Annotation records
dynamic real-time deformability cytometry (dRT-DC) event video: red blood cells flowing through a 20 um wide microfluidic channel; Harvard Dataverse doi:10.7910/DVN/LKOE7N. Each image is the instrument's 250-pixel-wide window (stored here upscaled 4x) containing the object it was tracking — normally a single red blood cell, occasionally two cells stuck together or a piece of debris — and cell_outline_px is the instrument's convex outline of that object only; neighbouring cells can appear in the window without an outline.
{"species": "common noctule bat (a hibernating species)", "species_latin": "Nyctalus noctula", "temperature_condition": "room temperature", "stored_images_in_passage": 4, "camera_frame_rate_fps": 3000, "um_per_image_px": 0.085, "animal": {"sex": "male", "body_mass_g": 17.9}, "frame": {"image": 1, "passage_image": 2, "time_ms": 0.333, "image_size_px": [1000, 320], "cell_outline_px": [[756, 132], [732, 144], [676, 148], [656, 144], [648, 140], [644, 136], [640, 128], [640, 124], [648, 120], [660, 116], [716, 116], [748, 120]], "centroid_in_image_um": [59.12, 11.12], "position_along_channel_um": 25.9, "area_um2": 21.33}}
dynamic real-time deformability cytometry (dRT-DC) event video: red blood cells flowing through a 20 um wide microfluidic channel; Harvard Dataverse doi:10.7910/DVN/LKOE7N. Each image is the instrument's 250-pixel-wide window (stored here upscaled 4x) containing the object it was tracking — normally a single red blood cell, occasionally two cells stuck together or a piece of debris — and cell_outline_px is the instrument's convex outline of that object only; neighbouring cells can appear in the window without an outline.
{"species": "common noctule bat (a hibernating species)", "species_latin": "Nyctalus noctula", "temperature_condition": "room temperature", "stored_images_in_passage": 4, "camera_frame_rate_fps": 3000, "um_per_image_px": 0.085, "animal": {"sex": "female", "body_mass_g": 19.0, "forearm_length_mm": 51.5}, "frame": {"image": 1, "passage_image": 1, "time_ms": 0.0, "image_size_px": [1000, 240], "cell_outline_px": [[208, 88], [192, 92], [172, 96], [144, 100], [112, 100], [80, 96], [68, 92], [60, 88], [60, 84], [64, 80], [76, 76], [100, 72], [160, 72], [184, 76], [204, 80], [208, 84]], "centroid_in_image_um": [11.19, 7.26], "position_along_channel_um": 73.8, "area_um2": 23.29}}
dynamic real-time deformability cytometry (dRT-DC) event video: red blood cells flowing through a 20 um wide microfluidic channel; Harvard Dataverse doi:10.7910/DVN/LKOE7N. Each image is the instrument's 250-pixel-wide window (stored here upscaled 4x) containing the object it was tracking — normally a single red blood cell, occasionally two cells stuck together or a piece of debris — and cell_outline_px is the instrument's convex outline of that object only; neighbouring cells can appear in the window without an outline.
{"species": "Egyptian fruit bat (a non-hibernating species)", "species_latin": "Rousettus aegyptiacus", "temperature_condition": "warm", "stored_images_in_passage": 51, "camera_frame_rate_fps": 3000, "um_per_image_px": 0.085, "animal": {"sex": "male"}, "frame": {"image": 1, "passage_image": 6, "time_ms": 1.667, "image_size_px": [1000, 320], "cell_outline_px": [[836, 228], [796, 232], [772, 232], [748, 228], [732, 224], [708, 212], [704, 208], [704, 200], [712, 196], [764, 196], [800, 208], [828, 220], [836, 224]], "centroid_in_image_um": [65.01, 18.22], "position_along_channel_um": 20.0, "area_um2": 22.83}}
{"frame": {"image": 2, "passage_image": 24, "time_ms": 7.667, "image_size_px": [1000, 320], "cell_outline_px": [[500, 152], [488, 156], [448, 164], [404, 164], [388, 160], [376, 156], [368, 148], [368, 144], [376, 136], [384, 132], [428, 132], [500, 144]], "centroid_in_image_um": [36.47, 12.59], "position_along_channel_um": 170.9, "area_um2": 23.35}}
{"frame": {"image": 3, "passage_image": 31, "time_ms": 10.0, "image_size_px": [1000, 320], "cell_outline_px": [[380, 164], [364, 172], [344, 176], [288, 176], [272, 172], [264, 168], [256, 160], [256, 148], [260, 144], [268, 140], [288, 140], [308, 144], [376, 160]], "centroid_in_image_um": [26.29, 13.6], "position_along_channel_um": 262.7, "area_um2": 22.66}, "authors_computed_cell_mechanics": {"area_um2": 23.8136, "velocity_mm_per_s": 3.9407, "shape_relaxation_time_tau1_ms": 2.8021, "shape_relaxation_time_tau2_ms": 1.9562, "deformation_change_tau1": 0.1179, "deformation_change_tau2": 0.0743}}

■ **Exercise aim**: Retype the material above, line by line, exactly.

■ **Task result**:
dynamic real-time deformability cytometry (dRT-DC) event video: red blood cells flowing through a 20 um wide microfluidic channel; Harvard Dataverse doi:10.7910/DVN/LKOE7N. Each image is the instrument's 250-pixel-wide window (stored here upscaled 4x) containing the object it was tracking — normally a single red blood cell, occasionally two cells stuck together or a piece of debris — and cell_outline_px is the instrument's convex outline of that object only; neighbouring cells can appear in the window without an outline.
{"species": "common noctule bat (a hibernating species)", "species_latin": "Nyctalus noctula", "temperature_condition": "room temperature", "stored_images_in_passage": 4, "camera_frame_rate_fps": 3000, "um_per_image_px": 0.085, "animal": {"sex": "male", "body_mass_g": 17.9}, "frame": {"image": 1, "passage_image": 2, "time_ms": 0.333, "image_size_px": [1000, 320], "cell_outline_px": [[756, 132], [732, 144], [676, 148], [656, 144], [648, 140], [644, 136], [640, 128], [640, 124], [648, 120], [660, 116], [716, 116], [748, 120]], "centroid_in_image_um": [59.12, 11.12], "position_along_channel_um": 25.9, "area_um2": 21.33}}
dynamic real-time deformability cytometry (dRT-DC) event video: red blood cells flowing through a 20 um wide microfluidic channel; Harvard Dataverse doi:10.7910/DVN/LKOE7N. Each image is the instrument's 250-pixel-wide window (stored here upscaled 4x) containing the object it was tracking — normally a single red blood cell, occasionally two cells stuck together or a piece of debris — and cell_outline_px is the instrument's convex outline of that object only; neighbouring cells can appear in the window without an outline.
{"species": "common noctule bat (a hibernating species)", "species_latin": "Nyctalus noctula", "temperature_condition": "room temperature", "stored_images_in_passage": 4, "camera_frame_rate_fps": 3000, "um_per_image_px": 0.085, "animal": {"sex": "female", "body_mass_g": 19.0, "forearm_length_mm": 51.5}, "frame": {"image": 1, "passage_image": 1, "time_ms": 0.0, "image_size_px": [1000, 240], "cell_outline_px": [[208, 88], [192, 92], [172, 96], [144, 100], [112, 100], [80, 96], [68, 92], [60, 88], [60, 84], [64, 80], [76, 76], [100, 72], [160, 72], [184, 76], [204, 80], [208, 84]], "centroid_in_image_um": [11.19, 7.26], "position_along_channel_um": 73.8, "area_um2": 23.29}}
dynamic real-time deformability cytometry (dRT-DC) event video: red blood cells flowing through a 20 um wide microfluidic channel; Harvard Dataverse doi:10.7910/DVN/LKOE7N. Each image is the instrument's 250-pixel-wide window (stored here upscaled 4x) containing the object it was tracking — normally a single red blood cell, occasionally two cells stuck together or a piece of debris — and cell_outline_px is the instrument's convex outline of that object only; neighbouring cells can appear in the window without an outline.
{"species": "Egyptian fruit bat (a non-hibernating species)", "species_latin": "Rousettus aegyptiacus", "temperature_condition": "warm", "stored_images_in_passage": 51, "camera_frame_rate_fps": 3000, "um_per_image_px": 0.085, "animal": {"sex": "male"}, "frame": {"image": 1, "passage_image": 6, "time_ms": 1.667, "image_size_px": [1000, 320], "cell_outline_px": [[836, 228], [796, 232], [772, 232], [748, 228], [732, 224], [708, 212], [704, 208], [704, 200], [712, 196], [764, 196], [800, 208], [828, 220], [836, 224]], "centroid_in_image_um": [65.01, 18.22], "position_along_channel_um": 20.0, "area_um2": 22.83}}
{"frame": {"image": 2, "passage_image": 24, "time_ms": 7.667, "image_size_px": [1000, 320], "cell_outline_px": [[500, 152], [488, 156], [448, 164], [404, 164], [388, 160], [376, 156], [368, 148], [368, 144], [376, 136], [384, 132], [428, 132], [500, 144]], "centroid_in_image_um": [36.47, 12.59], "position_along_channel_um": 170.9, "area_um2": 23.35}}
{"frame": {"image": 3, "passage_image": 31, "time_ms": 10.0, "image_size_px": [1000, 320], "cell_outline_px": [[380, 164], [364, 172], [344, 176], [288, 176], [272, 172], [264, 168], [256, 160], [256, 148], [260, 144], [268, 140], [288, 140], [308, 144], [376, 160]], "centroid_in_image_um": [26.29, 13.6], "position_along_channel_um": 262.7, "area_um2": 22.66}, "authors_computed_cell_mechanics": {"area_um2": 23.8136, "velocity_mm_per_s": 3.9407, "shape_relaxation_time_tau1_ms": 2.8021, "shape_relaxation_time_tau2_ms": 1.9562, "deformation_change_tau1": 0.1179, "deformation_change_tau2": 0.0743}}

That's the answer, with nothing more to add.